In adopting this rule, the St. Louis County court explicitly rejected the "substantially greater" and "far more" tests of Grenada County and Idaho County. The Court, citing a dissent in Grenada County, 8 reasoned that no principled way exists to make a determination as to who is a prevailing party based upon the size of the award. St. Louis County, 751 F.2d at 938. Because of this dilemma, the Eighth Circuit adopted the bright-line test that a party prevails if they win any amount more than what the government has offered.

The reasoning of the St. Louis County court is sound. The test adopted in Grenada County and Idaho County is plainly too vague. District courts will have difficulty in deciding whether a plaintiff has won "substantially" or "far" more than the government offered. Inconsistent adjudications will certainly be the result of such an indeterminate rule and, consequently, needless appeals will follow. See Hensley v. Eckerhart, 461 U.S. 424, 437, 103 S.Ct. 1933, 1941, 76 L.Ed.2d 40 (1983) ("request for attorney's fees should not result in a second major litigation"). Further, the standard espoused by the Fifth and the Ninth Circuits is not conducive to settlements. Since entering into an unfavorable settlement may result in the imposition of attorney's fees, see Citizens Coalition for Block Grant Compliance, Inc. v. City of Euclid, 717 F.2d 964, 966 (6th Cir.1983), neither side will want to accept an amount that is closer to the other side's position. In cases like this in which the issues are purely factual, we do not want to inhibit the settlement process.

→ **WORK INSTRUCTION A**
Rewrite the records starting at the line containing "CG Paris paysages" and ending at the line containing "견본, 샘플문학정가기술적", with "Paris" replaced by "Lyon" and everything else left unchanged.

→ **DATA IN THIS EXERCISE**

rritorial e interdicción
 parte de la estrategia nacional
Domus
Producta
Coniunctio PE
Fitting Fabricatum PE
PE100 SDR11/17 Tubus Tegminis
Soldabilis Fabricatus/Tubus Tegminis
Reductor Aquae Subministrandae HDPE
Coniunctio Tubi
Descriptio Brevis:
==
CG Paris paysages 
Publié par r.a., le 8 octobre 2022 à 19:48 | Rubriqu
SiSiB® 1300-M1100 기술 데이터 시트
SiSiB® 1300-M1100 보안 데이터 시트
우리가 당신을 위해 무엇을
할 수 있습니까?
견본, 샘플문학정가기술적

→ **WORK INSTRUCTION B**
Reproduce verbatim the portion of the text on prevailing-party tests starting at "In adopting this" and ending at "government has offered.".

→ **RESPONSE BOX A**
CG Lyon paysages 
Publié par r.a., le 8 octobre 2022 à 19:48 | Rubriqu
SiSiB® 1300-M1100 기술 데이터 시트
SiSiB® 1300-M1100 보안 데이터 시트
우리가 당신을 위해 무엇을
할 수 있습니까?
견본, 샘플문학정가기술적

→ **RESPONSE BOX B**
In adopting this rule, the St. Louis County court explicitly rejected the "substantially greater" and "far more" tests of Grenada County and Idaho County. The Court, citing a dissent in Grenada County, 8 reasoned that no principled way exists to make a determination as to who is a prevailing party based upon the size of the award. St. Louis County, 751 F.2d at 938. Because of this dilemma, the Eighth Circuit adopted the bright-line test that a party prevails if they win any amount more than what the government has offered.